When you disable interrupts (with the cli instruction in x86), what exactly happens?

  • Does the PIC wait for you to turn on interrupts, and fire the interrupt when that happens? (If so, how long does it wait, and what happens if the time 'expires'?)

  • Does the interrupt -- from the device's perspective -- get sent into a "black hole", with no response?

  • Does the PIC somehow tell the device that "the CPU is busy" or something?

  • Or does something else happen?

Also, how do you deal with an interrupt you don't know how to handle?
Is there some way to tell the PIC (or the device, if you don't know what the device is), "yes, I got your message, but I don't know what to do with it"?

2
"Message" is the wrong mental image, it is just a signal. CLI tells the processor to ignore it. The device doesn't do anything while it waits for the interrupt handler to start transferring data and thus reset the request. There is no scenario where you cannot know how to handle the interrupt, you wouldn't have programmed the PIC to enable the IRQ.Hans Passant
@HansPassant: Ah I see, thanks!user541686

2 Answers

7
votes

The 8259a PIC waits for the INTA signal from the CPU. The CPU sends it when starts handling the interrupt by transferring the control to the appropriate ISR. Which ISR? The PIC gives the interrupt vector to the CPU, which looks up the IVT/IDT for the address and you know the rest. The PIC won't supply the interrupt vector until it receives INTA.

The 8259a PIC has only one-way communication with I/O devices. They can tell it that they have an interrupt that needs servicing.

So, everything's up in the air in the PIC if the CPU does not respond to interrupts. However, devices may at their whim de-assert and then re-assert interrupt request signals. I don't know which do.
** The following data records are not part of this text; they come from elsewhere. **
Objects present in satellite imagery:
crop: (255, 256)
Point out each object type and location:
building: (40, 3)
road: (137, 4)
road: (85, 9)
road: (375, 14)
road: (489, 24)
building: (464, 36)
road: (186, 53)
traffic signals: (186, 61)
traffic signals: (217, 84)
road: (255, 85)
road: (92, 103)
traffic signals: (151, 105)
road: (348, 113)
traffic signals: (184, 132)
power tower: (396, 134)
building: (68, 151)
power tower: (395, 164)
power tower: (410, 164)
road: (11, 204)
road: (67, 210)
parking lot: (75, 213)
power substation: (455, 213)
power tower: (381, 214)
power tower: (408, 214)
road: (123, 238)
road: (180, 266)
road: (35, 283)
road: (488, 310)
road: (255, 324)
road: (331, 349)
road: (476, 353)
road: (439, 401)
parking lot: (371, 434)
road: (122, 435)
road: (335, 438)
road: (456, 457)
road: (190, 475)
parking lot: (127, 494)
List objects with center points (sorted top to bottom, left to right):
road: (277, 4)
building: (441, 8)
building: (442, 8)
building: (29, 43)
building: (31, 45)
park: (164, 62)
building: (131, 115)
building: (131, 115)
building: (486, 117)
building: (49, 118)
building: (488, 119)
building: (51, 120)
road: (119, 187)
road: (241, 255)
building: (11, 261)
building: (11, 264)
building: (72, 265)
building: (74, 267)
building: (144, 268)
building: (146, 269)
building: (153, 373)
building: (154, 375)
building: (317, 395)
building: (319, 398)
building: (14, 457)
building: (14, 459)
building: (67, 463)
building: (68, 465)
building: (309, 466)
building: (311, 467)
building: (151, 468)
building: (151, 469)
I also don't know which have any time requirements for interrupt servicing.

If you're not interested in interrupts from a specific source, you can just mask it and you won't get any. If you take an interrupt but don't know how to process it, you can just tell the PIC you've handled it. This may leave the interrupted device in a "frozen" state, waiting indefinitely for servicing to happen. It may also cause the device to keep its interrupt request signal high, which will be a problem if you're taking interrupts in level-triggered mode -- you'll be continuously getting interrupts.

4
votes

The interrupts still fire, but the CPU isn't listening. When you start listening again (sti), the signal is still there and will take effect at the first opportunity.

A PC PIC has several levels of interrupts, and I believe it can hold one active interrupt for each priority level. It will keep each one of them until the CPU tells it that the corresponding handling is completed. Having interrupts disabled for an extended period of time will probably break this, so just don't do that!

The device responsible for an interrupt will not get any response while waiting - which is kind of a response anyway. If it can't wait, it might enter some error state that the CPU will see when it eventually comes around.

You will only get the interrupts you have explicitly enabled, so there should be no surprises. The device driver turning on an interrupt has better know how to handle it.